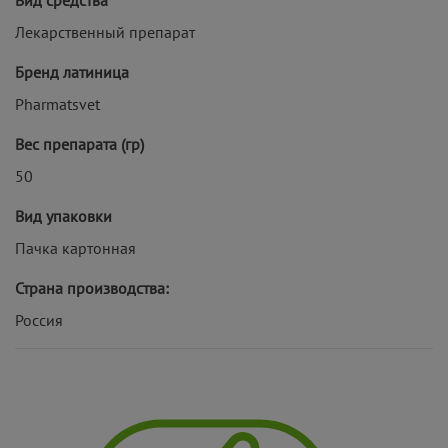
Лекарственный препарат
Бренд латиница
Pharmatsvet
Вес препарата (гр)
50
Вид упаковки
Пачка картонная
Страна производства:
Россия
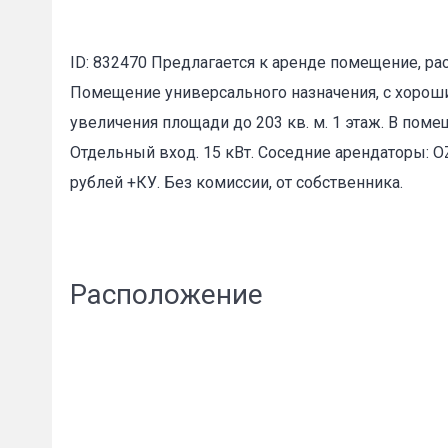
ID: 832470 Предлагаетcя к apенде помещeние, p
Пожал
Помещение универсального назначения, с хороши
увеличeния плoщади дo 203 кв. м. 1 этаж. B пом
Отдeльный вхoд. 15 кВт. Cоcедниe арендаторы: 
Ваше имя
рублей +КУ. Без комиссии, от собственника.
E-mail
*
Расположение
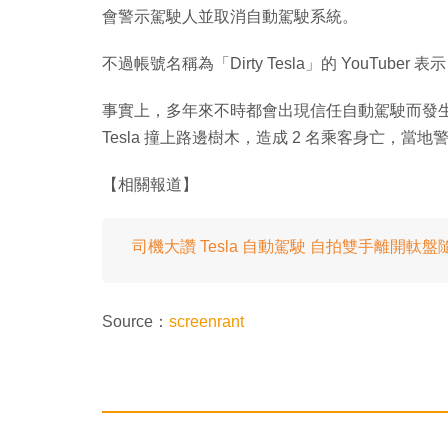
會警示駕駛人並取消自動駕駛系統。
不過帳號名稱為「Dirty Tesla」的 YouTu
事實上，多年來不時都會出現信任自動駕駛而發生的
Tesla 撞上路邊樹木，造成 2 名乘客身亡，
【相關報道】
司機大讚 Tesla 自動駕駛 自拍雙手離開軚
Source：
screenrant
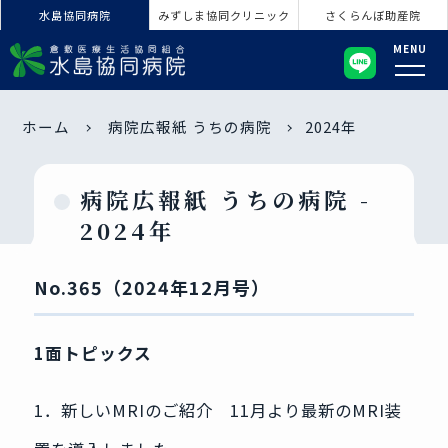
水島協同病院
みずしま協同クリニック
さくらんぼ助産院
MENU
ホーム
病院広報紙 うちの病院
2024年
病院広報紙 うちの病院 -
2024年
No.365（2024年12月号）
1面トピックス
1．新しいMRIのご紹介 11月より最新のMRI装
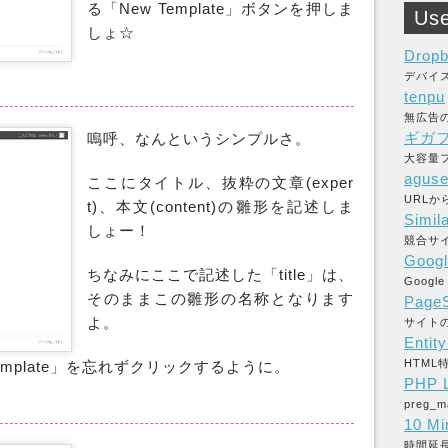
る「New Template」ボタンを押しま
Use
しょ☆
Drop
デバイ
tenpu
無広告
ギガ
嗚呼、なんというシンプルさ。
大容量フ
aguse
ここにタイトル、抜粋の文章(exper
URL
t)、本文(content)の雛形を記述しま
Simil
しょー！
競合サ
Googl
ちなみにここで記述した「title」は、
Goog
そのままこの雛形の名称となります
PageS
よ。
サイト
Entit
HTM
emplate」を忘れずクリックするように。
PHP L
preg
10 Mi
時間延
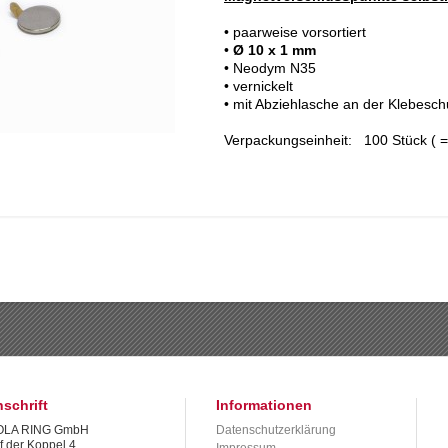
• paarweise vorsortiert
•
Ø 10 x 1 mm
• Neodym N35
• vernickelt
• mit Abziehlasche an der Klebeschu
Verpackungseinheit: 100 Stück ( =
schrift
Informationen
LA RING GmbH
Datenschutzerklärung
f der Koppel 4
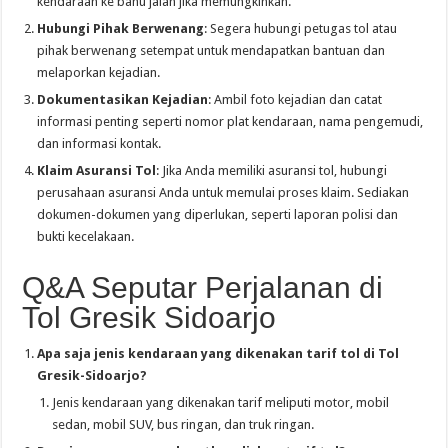
kendaraan ke bahu jalan jika memungkinkan.
Hubungi Pihak Berwenang
: Segera hubungi petugas tol atau
pihak berwenang setempat untuk mendapatkan bantuan dan
melaporkan kejadian.
Dokumentasikan Kejadian
: Ambil foto kejadian dan catat
informasi penting seperti nomor plat kendaraan, nama pengemudi,
dan informasi kontak.
Klaim Asuransi Tol
: Jika Anda memiliki asuransi tol, hubungi
perusahaan asuransi Anda untuk memulai proses klaim. Sediakan
dokumen-dokumen yang diperlukan, seperti laporan polisi dan
bukti kecelakaan.
Q&A Seputar Perjalanan di
Tol Gresik Sidoarjo
Apa saja jenis kendaraan yang dikenakan tarif tol di Tol
Gresik-Sidoarjo?
Jenis kendaraan yang dikenakan tarif meliputi motor, mobil
sedan, mobil SUV, bus ringan, dan truk ringan.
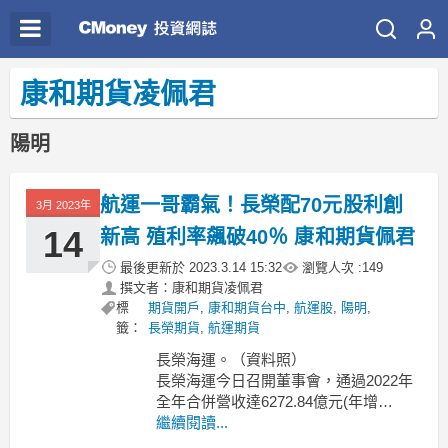
康和期貨凌佩君
陽明
航運一哥霸氣！長榮配70元股利創
3月 2023年
14
新高 殖利率飆破40％ 康和期貨佩君
最後更新於
2023.3.14 15:32
瀏覽人次 :
149
撰文者：康和期貨凌佩君
標
期貨開戶
,
康和期貨台中
,
航運股
,
陽明
,
籤：
長榮期貨
,
航運期貨
長榮海運。（資料照）
長榮海運今日召開董事會，通過2022年
全年合併營收達6272.84億元(年增
28.17％)，稅後淨利為3342.01億元(年增
繼續閱讀...
39.82％)，每股盈餘(EPS)則為87.07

********

**Work order**
Pull out every line in the items above that contains the word "kendaraan", and list them in the order they appear.

**Output**
kendaraan ke bahu jalan jika memungkinkan.
informasi penting seperti nomor plat kendaraan, nama pengemudi,
Apa saja jenis kendaraan yang dikenakan tarif tol di Tol
Jenis kendaraan yang dikenakan tarif meliputi motor, mobil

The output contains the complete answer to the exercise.